Chinese property firm Evergrande misses key debt payment deadline


Shares in crisis-hit Chinese property firm Evergrande tumble again after key debt payment deadline is missed, reigniting fears that it could collapse


Shares in crisis-hit Chinese property firm Evergrande tumbled again yesterday after a key debt payment deadline was missed, reigniting fears that it could collapse. 

They fell nearly 12 per cent in Hong Kong after it failed to pay £61m in interest on some of its bonds, meaning that it now has 30 days to make the payment before being in default. 

The stock was boosted on Thursday after a deal over a separate £26m payment, but once again investors are on edge. Evergrande is the world’s most indebted property developer, owing around £220billion.

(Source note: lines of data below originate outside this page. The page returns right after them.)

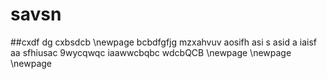 # savsn
##cxdf dg  cxbsdcb
\newpage bcbdfgfjg mzxahvuv aosifh asi s  asid a iaisf aa sfhiusac 9wycqwqc   iaawwcbqbc wdcbQCB
\newpage 
\newpage 
\newpage 
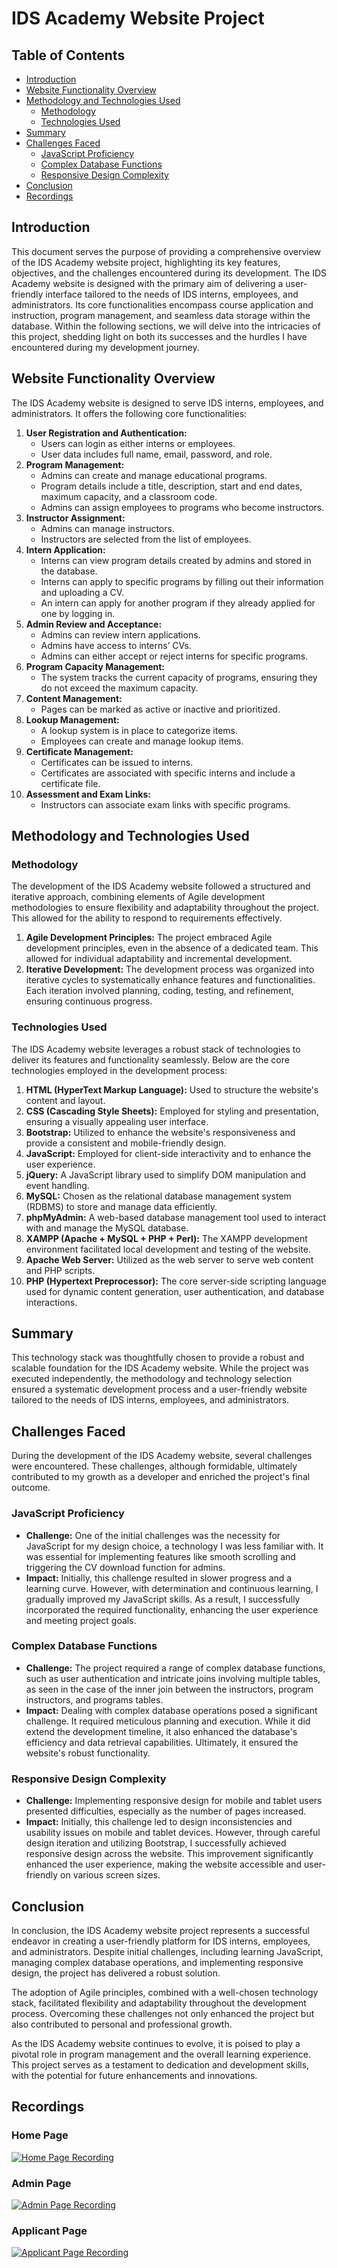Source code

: # IDS Academy Website Project

## Table of Contents
- [Introduction](#introduction)
- [Website Functionality Overview](#website-functionality-overview)
- [Methodology and Technologies Used](#methodology-and-technologies-used)
  - [Methodology](#methodology)
  - [Technologies Used](#technologies-used)
- [Summary](#summary)
- [Challenges Faced](#challenges-faced)
  - [JavaScript Proficiency](#javascript-proficiency)
  - [Complex Database Functions](#complex-database-functions)
  - [Responsive Design Complexity](#responsive-design-complexity)
- [Conclusion](#conclusion)
- [Recordings](#recordings)

## Introduction
This document serves the purpose of providing a comprehensive overview of the IDS Academy website project, highlighting its key features, objectives, and the challenges encountered during its development. The IDS Academy website is designed with the primary aim of delivering a user-friendly interface tailored to the needs of IDS interns, employees, and administrators. Its core functionalities encompass course application and instruction, program management, and seamless data storage within the database. Within the following sections, we will delve into the intricacies of this project, shedding light on both its successes and the hurdles I have encountered during my development journey.

## Website Functionality Overview
The IDS Academy website is designed to serve IDS interns, employees, and administrators. It offers the following core functionalities:

1. **User Registration and Authentication:**
    - Users can login as either interns or employees.
    - User data includes full name, email, password, and role.
2. **Program Management:**
    - Admins can create and manage educational programs.
    - Program details include a title, description, start and end dates, maximum capacity, and a classroom code.
    - Admins can assign employees to programs who become instructors.
3. **Instructor Assignment:**
    - Admins can manage instructors.
    - Instructors are selected from the list of employees.
4. **Intern Application:**
    - Interns can view program details created by admins and stored in the database.
    - Interns can apply to specific programs by filling out their information and uploading a CV.
    - An intern can apply for another program if they already applied for one by logging in.
5. **Admin Review and Acceptance:**
    - Admins can review intern applications.
    - Admins have access to interns’ CVs.
    - Admins can either accept or reject interns for specific programs.
6. **Program Capacity Management:**
    - The system tracks the current capacity of programs, ensuring they do not exceed the maximum capacity.
7. **Content Management:**
    - Pages can be marked as active or inactive and prioritized.
8. **Lookup Management:**
    - A lookup system is in place to categorize items.
    - Employees can create and manage lookup items.
9. **Certificate Management:**
    - Certificates can be issued to interns.
    - Certificates are associated with specific interns and include a certificate file.
10. **Assessment and Exam Links:**
    - Instructors can associate exam links with specific programs.

## Methodology and Technologies Used

### Methodology
The development of the IDS Academy website followed a structured and iterative approach, combining elements of Agile development methodologies to ensure flexibility and adaptability throughout the project. This allowed for the ability to respond to requirements effectively.

1. **Agile Development Principles:** The project embraced Agile development principles, even in the absence of a dedicated team. This allowed for individual adaptability and incremental development.
2. **Iterative Development:** The development process was organized into iterative cycles to systematically enhance features and functionalities. Each iteration involved planning, coding, testing, and refinement, ensuring continuous progress.

### Technologies Used
The IDS Academy website leverages a robust stack of technologies to deliver its features and functionality seamlessly. Below are the core technologies employed in the development process:
1. **HTML (HyperText Markup Language):** Used to structure the website's content and layout.
2. **CSS (Cascading Style Sheets):** Employed for styling and presentation, ensuring a visually appealing user interface.
3. **Bootstrap:** Utilized to enhance the website's responsiveness and provide a consistent and mobile-friendly design.
4. **JavaScript:** Employed for client-side interactivity and to enhance the user experience.
5. **jQuery:** A JavaScript library used to simplify DOM manipulation and event handling.
6. **MySQL:** Chosen as the relational database management system (RDBMS) to store and manage data efficiently.
7. **phpMyAdmin:** A web-based database management tool used to interact with and manage the MySQL database.
8. **XAMPP (Apache + MySQL + PHP + Perl):** The XAMPP development environment facilitated local development and testing of the website.
9. **Apache Web Server:** Utilized as the web server to serve web content and PHP scripts.
10. **PHP (Hypertext Preprocessor):** The core server-side scripting language used for dynamic content generation, user authentication, and database interactions.

## Summary
This technology stack was thoughtfully chosen to provide a robust and scalable foundation for the IDS Academy website. While the project was executed independently, the methodology and technology selection ensured a systematic development process and a user-friendly website tailored to the needs of IDS interns, employees, and administrators.

## Challenges Faced
During the development of the IDS Academy website, several challenges were encountered. These challenges, although formidable, ultimately contributed to my growth as a developer and enriched the project's final outcome.

### JavaScript Proficiency
- **Challenge:** One of the initial challenges was the necessity for JavaScript for my design choice, a technology I was less familiar with. It was essential for implementing features like smooth scrolling and triggering the CV download function for admins.
- **Impact:** Initially, this challenge resulted in slower progress and a learning curve. However, with determination and continuous learning, I gradually improved my JavaScript skills. As a result, I successfully incorporated the required functionality, enhancing the user experience and meeting project goals.

### Complex Database Functions
- **Challenge:** The project required a range of complex database functions, such as user authentication and intricate joins involving multiple tables, as seen in the case of the inner join between the instructors, program instructors, and programs tables.
- **Impact:** Dealing with complex database operations posed a significant challenge. It required meticulous planning and execution. While it did extend the development timeline, it also enhanced the database's efficiency and data retrieval capabilities. Ultimately, it ensured the website's robust functionality.

### Responsive Design Complexity
- **Challenge:** Implementing responsive design for mobile and tablet users presented difficulties, especially as the number of pages increased.
- **Impact:** Initially, this challenge led to design inconsistencies and usability issues on mobile and tablet devices. However, through careful design iteration and utilizing Bootstrap, I successfully achieved responsive design across the website. This improvement significantly enhanced the user experience, making the website accessible and user-friendly on various screen sizes.

## Conclusion
In conclusion, the IDS Academy website project represents a successful endeavor in creating a user-friendly platform for IDS interns, employees, and administrators. Despite initial challenges, including learning JavaScript, managing complex database operations, and implementing responsive design, the project has delivered a robust solution.

The adoption of Agile principles, combined with a well-chosen technology stack, facilitated flexibility and adaptability throughout the development process. Overcoming these challenges not only enhanced the project but also contributed to personal and professional growth.

As the IDS Academy website continues to evolve, it is poised to play a pivotal role in program management and the overall learning experience. This project serves as a testament to dedication and development skills, with the potential for future enhancements and innovations.

## Recordings

### Home Page
[![Home Page Recording](https://img.shields.io/badge/Watch-Home%20Page%20Recording-brightgreen)](https://github.com/Im-Hsn/IDS-Academy-Website/recordings/home.mp4)

### Admin Page
[![Admin Page Recording](https://img.shields.io/badge/Watch-Admin%20Page%20Recording-brightgreen)](https://github.com/Im-Hsn/IDS-Academy-Website/recordings/admin.mp4)

### Applicant Page
[![Applicant Page Recording](https://img.shields.io/badge/Watch-Applicant%20Page%20Recording-brightgreen)](https://github.com/Im-Hsn/IDS-Academy-Website/recordings/applicant.mp4)
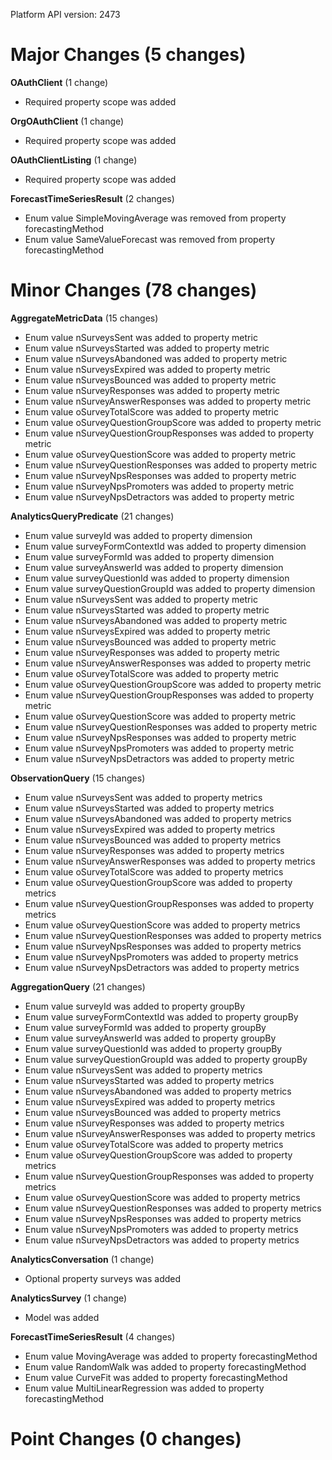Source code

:Platform API version: 2473


# Major Changes (5 changes)

**OAuthClient** (1 change)

* Required property scope was added

**OrgOAuthClient** (1 change)

* Required property scope was added

**OAuthClientListing** (1 change)

* Required property scope was added

**ForecastTimeSeriesResult** (2 changes)

* Enum value SimpleMovingAverage was removed from property forecastingMethod
* Enum value SameValueForecast was removed from property forecastingMethod


# Minor Changes (78 changes)

**AggregateMetricData** (15 changes)

* Enum value nSurveysSent was added to property metric
* Enum value nSurveysStarted was added to property metric
* Enum value nSurveysAbandoned was added to property metric
* Enum value nSurveysExpired was added to property metric
* Enum value nSurveysBounced was added to property metric
* Enum value nSurveyResponses was added to property metric
* Enum value nSurveyAnswerResponses was added to property metric
* Enum value oSurveyTotalScore was added to property metric
* Enum value oSurveyQuestionGroupScore was added to property metric
* Enum value nSurveyQuestionGroupResponses was added to property metric
* Enum value oSurveyQuestionScore was added to property metric
* Enum value nSurveyQuestionResponses was added to property metric
* Enum value nSurveyNpsResponses was added to property metric
* Enum value nSurveyNpsPromoters was added to property metric
* Enum value nSurveyNpsDetractors was added to property metric

**AnalyticsQueryPredicate** (21 changes)

* Enum value surveyId was added to property dimension
* Enum value surveyFormContextId was added to property dimension
* Enum value surveyFormId was added to property dimension
* Enum value surveyAnswerId was added to property dimension
* Enum value surveyQuestionId was added to property dimension
* Enum value surveyQuestionGroupId was added to property dimension
* Enum value nSurveysSent was added to property metric
* Enum value nSurveysStarted was added to property metric
* Enum value nSurveysAbandoned was added to property metric
* Enum value nSurveysExpired was added to property metric
* Enum value nSurveysBounced was added to property metric
* Enum value nSurveyResponses was added to property metric
* Enum value nSurveyAnswerResponses was added to property metric
* Enum value oSurveyTotalScore was added to property metric
* Enum value oSurveyQuestionGroupScore was added to property metric
* Enum value nSurveyQuestionGroupResponses was added to property metric
* Enum value oSurveyQuestionScore was added to property metric
* Enum value nSurveyQuestionResponses was added to property metric
* Enum value nSurveyNpsResponses was added to property metric
* Enum value nSurveyNpsPromoters was added to property metric
* Enum value nSurveyNpsDetractors was added to property metric

**ObservationQuery** (15 changes)

* Enum value nSurveysSent was added to property metrics
* Enum value nSurveysStarted was added to property metrics
* Enum value nSurveysAbandoned was added to property metrics
* Enum value nSurveysExpired was added to property metrics
* Enum value nSurveysBounced was added to property metrics
* Enum value nSurveyResponses was added to property metrics
* Enum value nSurveyAnswerResponses was added to property metrics
* Enum value oSurveyTotalScore was added to property metrics
* Enum value oSurveyQuestionGroupScore was added to property metrics
* Enum value nSurveyQuestionGroupResponses was added to property metrics
* Enum value oSurveyQuestionScore was added to property metrics
* Enum value nSurveyQuestionResponses was added to property metrics
* Enum value nSurveyNpsResponses was added to property metrics
* Enum value nSurveyNpsPromoters was added to property metrics
* Enum value nSurveyNpsDetractors was added to property metrics

**AggregationQuery** (21 changes)

* Enum value surveyId was added to property groupBy
* Enum value surveyFormContextId was added to property groupBy
* Enum value surveyFormId was added to property groupBy
* Enum value surveyAnswerId was added to property groupBy
* Enum value surveyQuestionId was added to property groupBy
* Enum value surveyQuestionGroupId was added to property groupBy
* Enum value nSurveysSent was added to property metrics
* Enum value nSurveysStarted was added to property metrics
* Enum value nSurveysAbandoned was added to property metrics
* Enum value nSurveysExpired was added to property metrics
* Enum value nSurveysBounced was added to property metrics
* Enum value nSurveyResponses was added to property metrics
* Enum value nSurveyAnswerResponses was added to property metrics
* Enum value oSurveyTotalScore was added to property metrics
* Enum value oSurveyQuestionGroupScore was added to property metrics
* Enum value nSurveyQuestionGroupResponses was added to property metrics
* Enum value oSurveyQuestionScore was added to property metrics
* Enum value nSurveyQuestionResponses was added to property metrics
* Enum value nSurveyNpsResponses was added to property metrics
* Enum value nSurveyNpsPromoters was added to property metrics
* Enum value nSurveyNpsDetractors was added to property metrics

**AnalyticsConversation** (1 change)

* Optional property surveys was added

**AnalyticsSurvey** (1 change)

* Model was added

**ForecastTimeSeriesResult** (4 changes)

* Enum value MovingAverage was added to property forecastingMethod
* Enum value RandomWalk was added to property forecastingMethod
* Enum value CurveFit was added to property forecastingMethod
* Enum value MultiLinearRegression was added to property forecastingMethod


# Point Changes (0 changes)
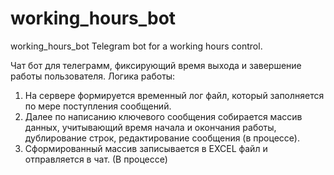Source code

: # working_hours_bot
working_hours_bot
Telegram bot for a working hours control.

Чат бот для телеграмм, фиксирующий время выхода и завершение работы пользователя. 
Логика работы:
1. На сервере формируется временный лог файл, который заполняется по мере поступления сообщений.
2. Далее по написанию ключевого сообщения собирается массив данных, учитывающий время начала и окончания работы, дублирование строк, редактирование сообщения (в процессе).
3. Сформированный массив записывается в EXCEL файл и отправляется в чат. (В процессе)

On the brink: Evergrande is the world's most indebted property developer, owing around £220billion

On the brink: Evergrande is the world’s most indebted property developer, owing around £220billion

It claims to have built homes for more than 12m people since being founded in 1996. But the firm has come under mounting pressure in recent months from falling sales, disputes with contractors and suspension of work at some sites. 

Its share price has plummeted since it warned in August that it may have trouble servicing its debt repayments, putting investors and millions of Chinese home buyers in limbo. Protesters have besieged Evergrande’s Shenzhen headquarters to demand payment for homes and investments. 

There are fears that if the firm fails, and is not bailed out by the Chinese government, it will set off a domino effect across China’s massive property market. 

Worries of ‘contagion’ have begun to hit other major Chinese property groups, with shares in Sunac China, based in Tianjin, near Beijing, dropping nearly 7 per cent yesterday after one of its offices warned of a ‘radical change’ in the real estate industry. 

Some analysts expect the crisis to deepen, with Danske Bank in Denmark saying the turmoil will ‘get worse before it gets better’. However, analysts also expected the Chinese government to step in as the alternative could be ‘a financial crisis with very severe effects on the economy and people’. 

Andrew Left, of Citron Research, said: ‘The Evergrande situation was a long time coming and China needed to rid this from their system.’